• _Text section_
"""

NerrSnerr Tue 24-Jan-17 09:56:05

You'd need another job. My husband works away quite a lot but can only do it because I'm around. I also chose a 9-5 job over shiftwork as that wouldn't work with his job.

mouldycheesefan Tue 24-Jan-17 09:58:38

Then it's not the job for you. Or you rehome the pets. realistically you would never take such a job. So it's a non issue.

Ginkypig Tue 24-Jan-17 10:50:09

As everyone have said, it wouldn't be the right job for you.

it's unlikely you would be in those circumstances as you wouldn't take a job knowing that. Or if you had that job beforehand you would consider that before having children taking on pets.

The simple case is if you can't do the job it's not the job for you although in practice and with the way the job market is I assume some people may feel forced into such circumstances. Esp if your say widowed or a relationship breaks down.

CripsSandwiches Tue 24-Jan-17 10:53:41

I think there is an argument that employers could choose to do more (or be compelled to by the government) to promote flexible working conditions. On the other hand for some jobs it's just unavoidable that you'll have antisocial working hours or trips abroad and you have to factor that in when choosing a career.

LivingOnTheDancefloor Tue 24-Jan-17 14:20:49

I guess if it is something new your asked to do, ie wasn't part of the job initially, you might be able to negotiate an fixed amount for each night spent away.
And people without DC or pets would get the same amount as well.

TeenAndTween Tue 24-Jan-17 14:25:47

Yup, not the job for you.

I used to work for a department that, depending on your project, might require trips to Europe. We always made it very clear at interview that overnight trips and occasional week long ones were expected. If someone then took up a job offer then broadly speaking they were expected to be able to travel.

"""

• _Activities_
1. Using the forum thread, decide whether each statement (a), (b) and (c) agrees with it, and answer yes or no, quoting the deciding words exactly. (a) NerrSnerr picked a 9-5 job instead of shiftwork. (b) TeenAndTween says overnight trips were brought up only after someone accepted a job offer. (c) LivingOnTheDancefloor suggests that people without DC or pets would receive a smaller amount.
2. Reproduce the part of the forum thread starting at "NerrSnerr Tue 24-Jan-17" and ending at "taking on pets.".

(Data records)
"""

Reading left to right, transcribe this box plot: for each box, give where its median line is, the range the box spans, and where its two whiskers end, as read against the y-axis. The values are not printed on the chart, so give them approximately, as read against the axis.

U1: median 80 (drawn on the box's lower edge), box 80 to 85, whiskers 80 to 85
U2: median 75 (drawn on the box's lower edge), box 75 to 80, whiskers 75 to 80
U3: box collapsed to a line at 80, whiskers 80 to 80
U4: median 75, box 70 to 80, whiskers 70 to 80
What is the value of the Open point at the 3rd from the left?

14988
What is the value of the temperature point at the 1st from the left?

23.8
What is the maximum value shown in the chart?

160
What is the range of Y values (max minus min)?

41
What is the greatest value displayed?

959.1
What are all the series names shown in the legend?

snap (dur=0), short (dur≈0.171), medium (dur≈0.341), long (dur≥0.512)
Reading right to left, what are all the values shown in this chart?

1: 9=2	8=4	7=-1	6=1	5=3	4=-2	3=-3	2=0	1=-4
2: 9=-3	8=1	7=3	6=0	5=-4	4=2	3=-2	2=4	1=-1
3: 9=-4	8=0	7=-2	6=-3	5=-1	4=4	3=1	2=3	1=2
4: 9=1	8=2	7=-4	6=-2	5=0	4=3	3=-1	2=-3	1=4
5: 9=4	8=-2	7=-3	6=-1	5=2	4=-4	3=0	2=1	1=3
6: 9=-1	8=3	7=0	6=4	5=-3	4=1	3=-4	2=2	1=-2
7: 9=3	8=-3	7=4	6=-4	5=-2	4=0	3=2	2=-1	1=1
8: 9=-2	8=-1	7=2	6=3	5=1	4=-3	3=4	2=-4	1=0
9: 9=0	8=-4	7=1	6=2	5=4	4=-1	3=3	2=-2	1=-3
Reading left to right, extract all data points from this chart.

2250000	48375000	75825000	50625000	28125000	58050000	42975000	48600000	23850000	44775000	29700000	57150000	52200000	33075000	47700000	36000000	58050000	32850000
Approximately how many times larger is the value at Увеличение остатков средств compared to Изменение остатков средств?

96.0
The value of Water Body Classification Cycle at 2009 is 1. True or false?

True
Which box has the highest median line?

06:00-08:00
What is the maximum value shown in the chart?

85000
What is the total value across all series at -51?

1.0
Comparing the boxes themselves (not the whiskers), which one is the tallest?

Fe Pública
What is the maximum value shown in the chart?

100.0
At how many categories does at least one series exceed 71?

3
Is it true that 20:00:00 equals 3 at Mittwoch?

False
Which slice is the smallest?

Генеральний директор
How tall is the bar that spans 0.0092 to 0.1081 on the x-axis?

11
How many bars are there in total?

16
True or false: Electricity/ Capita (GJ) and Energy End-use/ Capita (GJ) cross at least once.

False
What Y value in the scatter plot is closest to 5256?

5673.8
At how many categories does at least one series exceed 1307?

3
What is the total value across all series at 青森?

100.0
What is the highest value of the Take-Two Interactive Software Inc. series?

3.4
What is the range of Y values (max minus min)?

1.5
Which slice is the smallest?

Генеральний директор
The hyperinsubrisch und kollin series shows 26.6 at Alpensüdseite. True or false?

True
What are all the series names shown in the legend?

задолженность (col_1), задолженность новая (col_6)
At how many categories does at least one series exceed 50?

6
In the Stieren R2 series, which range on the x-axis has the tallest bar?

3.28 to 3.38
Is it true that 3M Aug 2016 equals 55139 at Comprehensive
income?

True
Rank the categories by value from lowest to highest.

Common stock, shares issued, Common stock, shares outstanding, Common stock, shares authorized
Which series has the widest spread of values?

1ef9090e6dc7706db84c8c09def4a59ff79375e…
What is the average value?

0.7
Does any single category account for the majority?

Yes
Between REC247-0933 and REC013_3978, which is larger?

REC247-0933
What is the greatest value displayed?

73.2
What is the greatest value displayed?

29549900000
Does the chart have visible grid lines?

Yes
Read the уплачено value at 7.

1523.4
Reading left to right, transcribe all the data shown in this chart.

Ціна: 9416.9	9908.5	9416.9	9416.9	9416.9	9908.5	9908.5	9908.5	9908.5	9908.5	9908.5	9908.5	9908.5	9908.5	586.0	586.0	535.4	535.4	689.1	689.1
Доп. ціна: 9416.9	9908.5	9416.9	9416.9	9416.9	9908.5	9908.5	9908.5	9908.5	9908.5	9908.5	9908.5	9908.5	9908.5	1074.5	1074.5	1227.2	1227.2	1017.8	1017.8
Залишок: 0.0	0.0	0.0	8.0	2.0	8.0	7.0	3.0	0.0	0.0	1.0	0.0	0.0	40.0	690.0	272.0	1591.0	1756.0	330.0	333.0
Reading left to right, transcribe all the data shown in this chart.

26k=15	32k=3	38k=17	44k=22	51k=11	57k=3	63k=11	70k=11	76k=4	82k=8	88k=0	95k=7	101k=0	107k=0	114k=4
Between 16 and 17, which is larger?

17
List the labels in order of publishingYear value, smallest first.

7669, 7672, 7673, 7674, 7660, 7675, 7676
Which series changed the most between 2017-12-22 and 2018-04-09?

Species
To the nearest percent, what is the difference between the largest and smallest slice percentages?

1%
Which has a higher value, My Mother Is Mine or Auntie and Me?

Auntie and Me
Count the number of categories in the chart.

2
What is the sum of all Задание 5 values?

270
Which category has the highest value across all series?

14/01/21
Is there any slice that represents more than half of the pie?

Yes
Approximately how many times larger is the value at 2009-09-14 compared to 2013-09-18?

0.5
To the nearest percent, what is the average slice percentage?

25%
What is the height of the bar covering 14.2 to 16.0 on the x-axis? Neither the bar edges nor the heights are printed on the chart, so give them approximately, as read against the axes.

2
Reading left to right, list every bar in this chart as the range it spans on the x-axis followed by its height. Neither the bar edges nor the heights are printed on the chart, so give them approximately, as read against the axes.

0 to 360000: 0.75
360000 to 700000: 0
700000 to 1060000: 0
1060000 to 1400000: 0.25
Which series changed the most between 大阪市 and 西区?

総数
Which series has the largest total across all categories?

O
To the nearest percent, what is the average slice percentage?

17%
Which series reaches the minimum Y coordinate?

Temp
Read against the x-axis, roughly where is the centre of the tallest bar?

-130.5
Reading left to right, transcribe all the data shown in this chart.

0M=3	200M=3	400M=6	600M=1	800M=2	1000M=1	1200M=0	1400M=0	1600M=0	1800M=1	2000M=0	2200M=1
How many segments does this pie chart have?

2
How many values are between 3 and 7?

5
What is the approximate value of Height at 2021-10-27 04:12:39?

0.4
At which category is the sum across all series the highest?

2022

"""

• _Results in order_
1.
(a) Yes: "I also chose a 9-5 job over shiftwork as that wouldn't work with his job."
(b) No: "We always made it very clear at interview that overnight trips and occasional week long ones were expected."
(c) No: "And people without DC or pets would get the same amount as well."

2.
NerrSnerr Tue 24-Jan-17 09:56:05

You'd need another job. My husband works away quite a lot but can only do it because I'm around. I also chose a 9-5 job over shiftwork as that wouldn't work with his job.

mouldycheesefan Tue 24-Jan-17 09:58:38

Then it's not the job for you. Or you rehome the pets. realistically you would never take such a job. So it's a non issue.

Ginkypig Tue 24-Jan-17 10:50:09

As everyone have said, it wouldn't be the right job for you.

it's unlikely you would be in those circumstances as you wouldn't take a job knowing that. Or if you had that job beforehand you would consider that before having children taking on pets.